◆ **Problem**
Rewrite the stretch from "pose: elev=238.1 azim=356.3" through "Dot at: (244, 232)" with every "roll" changed to "bank" and nothing else altered.

◆ **Records from a collection**
start
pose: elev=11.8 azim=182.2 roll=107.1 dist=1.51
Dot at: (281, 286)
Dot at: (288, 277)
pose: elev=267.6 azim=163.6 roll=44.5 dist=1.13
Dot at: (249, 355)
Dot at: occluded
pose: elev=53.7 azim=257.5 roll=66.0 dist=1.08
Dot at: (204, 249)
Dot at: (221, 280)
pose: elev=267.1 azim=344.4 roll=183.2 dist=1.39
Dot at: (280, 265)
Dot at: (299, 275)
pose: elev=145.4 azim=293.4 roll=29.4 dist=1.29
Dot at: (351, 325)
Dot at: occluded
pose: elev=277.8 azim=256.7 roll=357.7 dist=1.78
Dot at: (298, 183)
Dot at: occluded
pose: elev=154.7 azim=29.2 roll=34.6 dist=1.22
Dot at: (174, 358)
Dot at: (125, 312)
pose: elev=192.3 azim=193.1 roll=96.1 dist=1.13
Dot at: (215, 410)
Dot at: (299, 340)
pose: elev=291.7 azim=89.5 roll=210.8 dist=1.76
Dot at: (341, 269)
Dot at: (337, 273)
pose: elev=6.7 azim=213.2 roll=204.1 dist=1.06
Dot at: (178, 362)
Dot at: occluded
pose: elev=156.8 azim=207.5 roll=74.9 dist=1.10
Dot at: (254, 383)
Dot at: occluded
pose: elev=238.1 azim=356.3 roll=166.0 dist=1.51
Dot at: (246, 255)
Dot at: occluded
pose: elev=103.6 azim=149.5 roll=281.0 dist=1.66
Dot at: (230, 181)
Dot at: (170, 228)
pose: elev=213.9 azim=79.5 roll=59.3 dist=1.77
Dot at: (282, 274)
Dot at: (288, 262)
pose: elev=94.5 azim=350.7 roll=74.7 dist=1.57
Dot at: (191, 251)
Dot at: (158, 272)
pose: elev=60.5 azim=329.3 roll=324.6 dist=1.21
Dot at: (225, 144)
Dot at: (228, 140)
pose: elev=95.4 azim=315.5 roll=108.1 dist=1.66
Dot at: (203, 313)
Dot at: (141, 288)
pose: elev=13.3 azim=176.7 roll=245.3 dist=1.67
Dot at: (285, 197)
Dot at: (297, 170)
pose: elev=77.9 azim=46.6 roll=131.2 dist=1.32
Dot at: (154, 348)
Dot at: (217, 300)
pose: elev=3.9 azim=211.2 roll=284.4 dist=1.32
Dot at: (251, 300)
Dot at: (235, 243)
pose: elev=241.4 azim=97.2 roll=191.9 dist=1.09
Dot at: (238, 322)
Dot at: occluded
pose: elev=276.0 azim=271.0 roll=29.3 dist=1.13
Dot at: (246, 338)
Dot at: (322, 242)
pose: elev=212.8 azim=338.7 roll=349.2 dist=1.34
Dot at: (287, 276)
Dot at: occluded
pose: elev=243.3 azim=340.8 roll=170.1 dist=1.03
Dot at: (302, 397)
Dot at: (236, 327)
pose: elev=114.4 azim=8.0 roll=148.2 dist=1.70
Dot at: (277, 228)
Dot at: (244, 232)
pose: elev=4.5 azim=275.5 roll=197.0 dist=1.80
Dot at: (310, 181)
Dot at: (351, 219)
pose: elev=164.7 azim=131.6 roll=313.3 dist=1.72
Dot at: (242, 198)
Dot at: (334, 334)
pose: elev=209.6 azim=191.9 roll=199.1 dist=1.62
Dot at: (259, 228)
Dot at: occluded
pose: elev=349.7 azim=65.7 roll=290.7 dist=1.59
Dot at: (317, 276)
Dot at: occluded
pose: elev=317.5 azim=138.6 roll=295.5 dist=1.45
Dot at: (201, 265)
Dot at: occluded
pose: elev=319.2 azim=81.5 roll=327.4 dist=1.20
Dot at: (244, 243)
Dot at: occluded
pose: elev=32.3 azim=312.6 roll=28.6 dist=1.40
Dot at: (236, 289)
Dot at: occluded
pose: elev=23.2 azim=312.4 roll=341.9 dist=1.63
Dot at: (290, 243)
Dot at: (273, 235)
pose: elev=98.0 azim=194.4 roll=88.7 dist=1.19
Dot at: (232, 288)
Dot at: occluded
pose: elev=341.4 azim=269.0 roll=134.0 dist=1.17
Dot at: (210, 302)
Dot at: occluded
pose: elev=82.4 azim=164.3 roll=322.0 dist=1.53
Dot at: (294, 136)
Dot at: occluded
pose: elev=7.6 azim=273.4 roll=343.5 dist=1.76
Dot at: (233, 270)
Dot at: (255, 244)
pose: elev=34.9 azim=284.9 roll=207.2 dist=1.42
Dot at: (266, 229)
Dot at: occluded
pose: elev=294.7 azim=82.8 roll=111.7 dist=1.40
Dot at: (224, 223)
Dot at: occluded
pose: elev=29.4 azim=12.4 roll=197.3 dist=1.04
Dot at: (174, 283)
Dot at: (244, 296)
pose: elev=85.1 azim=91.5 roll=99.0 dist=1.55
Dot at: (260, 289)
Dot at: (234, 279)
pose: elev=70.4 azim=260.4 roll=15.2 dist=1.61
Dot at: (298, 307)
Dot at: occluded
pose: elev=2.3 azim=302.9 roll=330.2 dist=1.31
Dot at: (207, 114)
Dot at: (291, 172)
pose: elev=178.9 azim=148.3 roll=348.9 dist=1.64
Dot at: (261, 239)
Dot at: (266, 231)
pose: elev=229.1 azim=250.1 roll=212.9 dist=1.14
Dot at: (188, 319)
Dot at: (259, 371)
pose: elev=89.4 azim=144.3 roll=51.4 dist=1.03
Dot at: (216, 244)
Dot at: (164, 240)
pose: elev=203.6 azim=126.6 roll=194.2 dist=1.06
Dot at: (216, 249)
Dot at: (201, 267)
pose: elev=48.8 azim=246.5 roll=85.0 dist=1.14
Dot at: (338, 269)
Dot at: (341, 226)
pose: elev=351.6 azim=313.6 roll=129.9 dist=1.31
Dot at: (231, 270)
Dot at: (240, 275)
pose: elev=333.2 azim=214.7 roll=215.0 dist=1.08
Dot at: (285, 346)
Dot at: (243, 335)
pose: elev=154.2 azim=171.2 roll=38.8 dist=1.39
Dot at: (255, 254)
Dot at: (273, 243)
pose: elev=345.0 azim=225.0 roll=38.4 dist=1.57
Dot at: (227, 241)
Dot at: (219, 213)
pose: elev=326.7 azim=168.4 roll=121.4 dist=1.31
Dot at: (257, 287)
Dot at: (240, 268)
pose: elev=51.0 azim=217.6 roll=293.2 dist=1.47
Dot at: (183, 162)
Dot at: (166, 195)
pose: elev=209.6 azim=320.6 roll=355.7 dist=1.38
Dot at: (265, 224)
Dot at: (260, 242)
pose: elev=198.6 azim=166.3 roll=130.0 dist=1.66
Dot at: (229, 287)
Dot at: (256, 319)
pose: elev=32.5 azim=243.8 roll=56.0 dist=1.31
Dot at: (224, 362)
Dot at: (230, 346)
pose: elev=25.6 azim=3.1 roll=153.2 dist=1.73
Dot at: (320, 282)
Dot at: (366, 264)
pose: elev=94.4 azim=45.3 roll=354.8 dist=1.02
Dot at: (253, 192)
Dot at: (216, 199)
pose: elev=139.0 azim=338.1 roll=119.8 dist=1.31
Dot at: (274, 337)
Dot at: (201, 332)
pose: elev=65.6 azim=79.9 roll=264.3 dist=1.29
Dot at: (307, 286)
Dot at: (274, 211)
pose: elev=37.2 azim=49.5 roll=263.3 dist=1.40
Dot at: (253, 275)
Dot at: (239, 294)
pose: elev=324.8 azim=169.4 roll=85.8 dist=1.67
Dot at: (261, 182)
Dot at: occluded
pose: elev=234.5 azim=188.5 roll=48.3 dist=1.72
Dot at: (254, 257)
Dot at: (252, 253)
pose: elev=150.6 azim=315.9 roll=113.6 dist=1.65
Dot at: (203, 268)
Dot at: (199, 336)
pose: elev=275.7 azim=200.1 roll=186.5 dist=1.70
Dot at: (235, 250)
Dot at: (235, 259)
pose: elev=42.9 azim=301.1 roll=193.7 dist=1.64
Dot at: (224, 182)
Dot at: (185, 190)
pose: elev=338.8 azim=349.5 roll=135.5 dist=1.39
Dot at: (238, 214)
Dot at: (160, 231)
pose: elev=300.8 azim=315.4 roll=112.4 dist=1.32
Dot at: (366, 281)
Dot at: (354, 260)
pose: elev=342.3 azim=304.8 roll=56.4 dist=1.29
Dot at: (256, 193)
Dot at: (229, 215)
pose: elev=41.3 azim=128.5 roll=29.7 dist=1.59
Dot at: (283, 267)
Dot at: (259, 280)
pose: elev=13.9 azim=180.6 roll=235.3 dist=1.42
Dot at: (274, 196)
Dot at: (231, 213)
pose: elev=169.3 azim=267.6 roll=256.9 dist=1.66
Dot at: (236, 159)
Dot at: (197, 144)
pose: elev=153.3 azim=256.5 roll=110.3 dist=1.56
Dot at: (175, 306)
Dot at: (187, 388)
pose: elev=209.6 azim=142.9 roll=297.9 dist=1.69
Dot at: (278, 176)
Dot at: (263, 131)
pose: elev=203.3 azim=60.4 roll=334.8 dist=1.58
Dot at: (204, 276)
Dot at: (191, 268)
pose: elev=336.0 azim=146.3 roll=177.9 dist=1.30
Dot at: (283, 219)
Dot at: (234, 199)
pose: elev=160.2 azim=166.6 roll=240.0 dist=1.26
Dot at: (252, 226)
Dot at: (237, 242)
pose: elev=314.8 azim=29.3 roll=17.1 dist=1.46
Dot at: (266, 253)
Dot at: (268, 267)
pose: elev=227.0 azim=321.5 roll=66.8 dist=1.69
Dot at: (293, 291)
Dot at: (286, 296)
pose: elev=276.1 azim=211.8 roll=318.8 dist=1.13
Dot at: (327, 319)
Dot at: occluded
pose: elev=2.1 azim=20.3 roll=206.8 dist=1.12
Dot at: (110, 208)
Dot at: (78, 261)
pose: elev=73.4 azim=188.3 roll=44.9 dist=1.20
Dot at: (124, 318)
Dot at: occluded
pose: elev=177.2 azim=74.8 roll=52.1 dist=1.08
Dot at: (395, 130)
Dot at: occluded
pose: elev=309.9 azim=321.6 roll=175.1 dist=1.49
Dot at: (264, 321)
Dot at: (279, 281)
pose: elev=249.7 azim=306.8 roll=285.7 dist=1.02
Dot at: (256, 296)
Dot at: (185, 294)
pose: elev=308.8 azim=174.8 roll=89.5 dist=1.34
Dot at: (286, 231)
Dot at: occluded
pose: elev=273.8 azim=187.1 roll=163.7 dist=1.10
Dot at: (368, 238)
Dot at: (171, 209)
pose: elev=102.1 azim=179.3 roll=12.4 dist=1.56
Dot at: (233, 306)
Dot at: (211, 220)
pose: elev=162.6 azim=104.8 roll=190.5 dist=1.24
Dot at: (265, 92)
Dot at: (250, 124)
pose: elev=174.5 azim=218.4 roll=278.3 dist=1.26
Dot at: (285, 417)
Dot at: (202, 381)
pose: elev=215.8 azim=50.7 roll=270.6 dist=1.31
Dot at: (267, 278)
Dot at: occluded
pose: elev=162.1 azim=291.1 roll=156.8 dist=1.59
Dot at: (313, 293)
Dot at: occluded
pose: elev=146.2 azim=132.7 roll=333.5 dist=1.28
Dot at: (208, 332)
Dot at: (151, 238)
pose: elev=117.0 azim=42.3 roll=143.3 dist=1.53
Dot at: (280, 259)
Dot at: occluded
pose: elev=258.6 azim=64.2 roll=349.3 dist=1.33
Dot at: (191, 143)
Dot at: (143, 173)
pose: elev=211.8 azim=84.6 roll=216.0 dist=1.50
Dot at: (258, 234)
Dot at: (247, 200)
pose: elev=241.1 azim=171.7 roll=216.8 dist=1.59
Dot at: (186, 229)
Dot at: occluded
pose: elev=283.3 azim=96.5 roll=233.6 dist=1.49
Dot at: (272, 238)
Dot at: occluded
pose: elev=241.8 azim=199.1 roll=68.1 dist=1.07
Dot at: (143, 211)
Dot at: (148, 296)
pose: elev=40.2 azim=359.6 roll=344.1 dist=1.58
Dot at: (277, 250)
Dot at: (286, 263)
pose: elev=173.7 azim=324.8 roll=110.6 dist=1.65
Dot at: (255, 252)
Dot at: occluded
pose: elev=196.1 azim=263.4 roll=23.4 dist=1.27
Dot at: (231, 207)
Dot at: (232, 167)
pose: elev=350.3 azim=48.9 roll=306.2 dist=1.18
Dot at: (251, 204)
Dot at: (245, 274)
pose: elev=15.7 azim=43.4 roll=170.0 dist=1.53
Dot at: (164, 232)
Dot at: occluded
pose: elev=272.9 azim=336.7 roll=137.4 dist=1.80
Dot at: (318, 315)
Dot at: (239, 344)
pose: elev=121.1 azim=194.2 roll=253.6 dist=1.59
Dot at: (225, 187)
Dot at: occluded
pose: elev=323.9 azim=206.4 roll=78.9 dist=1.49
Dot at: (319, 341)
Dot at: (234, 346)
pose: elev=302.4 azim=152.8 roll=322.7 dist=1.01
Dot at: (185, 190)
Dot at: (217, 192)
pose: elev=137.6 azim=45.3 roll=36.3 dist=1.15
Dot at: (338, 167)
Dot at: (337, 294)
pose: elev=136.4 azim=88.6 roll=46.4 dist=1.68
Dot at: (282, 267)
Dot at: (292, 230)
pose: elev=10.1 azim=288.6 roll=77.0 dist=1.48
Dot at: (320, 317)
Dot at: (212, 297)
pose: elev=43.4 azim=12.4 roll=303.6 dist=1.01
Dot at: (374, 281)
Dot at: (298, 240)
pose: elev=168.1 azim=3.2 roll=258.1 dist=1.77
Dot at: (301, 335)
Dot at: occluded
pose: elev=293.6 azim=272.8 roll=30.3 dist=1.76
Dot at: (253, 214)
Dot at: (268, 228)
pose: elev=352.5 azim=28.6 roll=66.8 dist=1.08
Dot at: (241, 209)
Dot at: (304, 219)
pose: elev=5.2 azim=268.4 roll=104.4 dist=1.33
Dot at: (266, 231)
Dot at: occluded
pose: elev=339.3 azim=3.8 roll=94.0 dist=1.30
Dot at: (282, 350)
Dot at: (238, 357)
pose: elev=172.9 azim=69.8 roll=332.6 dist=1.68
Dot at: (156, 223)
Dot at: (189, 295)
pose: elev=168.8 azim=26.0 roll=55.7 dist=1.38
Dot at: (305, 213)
end
◆ **Answer to the problem**
pose: elev=238.1 azim=356.3 bank=166.0 dist=1.51
Dot at: (246, 255)
Dot at: occluded
pose: elev=103.6 azim=149.5 bank=281.0 dist=1.66
Dot at: (230, 181)
Dot at: (170, 228)
pose: elev=213.9 azim=79.5 bank=59.3 dist=1.77
Dot at: (282, 274)
Dot at: (288, 262)
pose: elev=94.5 azim=350.7 bank=74.7 dist=1.57
Dot at: (191, 251)
Dot at: (158, 272)
pose: elev=60.5 azim=329.3 bank=324.6 dist=1.21
Dot at: (225, 144)
Dot at: (228, 140)
pose: elev=95.4 azim=315.5 bank=108.1 dist=1.66
Dot at: (203, 313)
Dot at: (141, 288)
pose: elev=13.3 azim=176.7 bank=245.3 dist=1.67
Dot at: (285, 197)
Dot at: (297, 170)
pose: elev=77.9 azim=46.6 bank=131.2 dist=1.32
Dot at: (154, 348)
Dot at: (217, 300)
pose: elev=3.9 azim=211.2 bank=284.4 dist=1.32
Dot at: (251, 300)
Dot at: (235, 243)
pose: elev=241.4 azim=97.2 bank=191.9 dist=1.09
Dot at: (238, 322)
Dot at: occluded
pose: elev=276.0 azim=271.0 bank=29.3 dist=1.13
Dot at: (246, 338)
Dot at: (322, 242)
pose: elev=212.8 azim=338.7 bank=349.2 dist=1.34
Dot at: (287, 276)
Dot at: occluded
pose: elev=243.3 azim=340.8 bank=170.1 dist=1.03
Dot at: (302, 397)
Dot at: (236, 327)
pose: elev=114.4 azim=8.0 bank=148.2 dist=1.70
Dot at: (277, 228)
Dot at: (244, 232)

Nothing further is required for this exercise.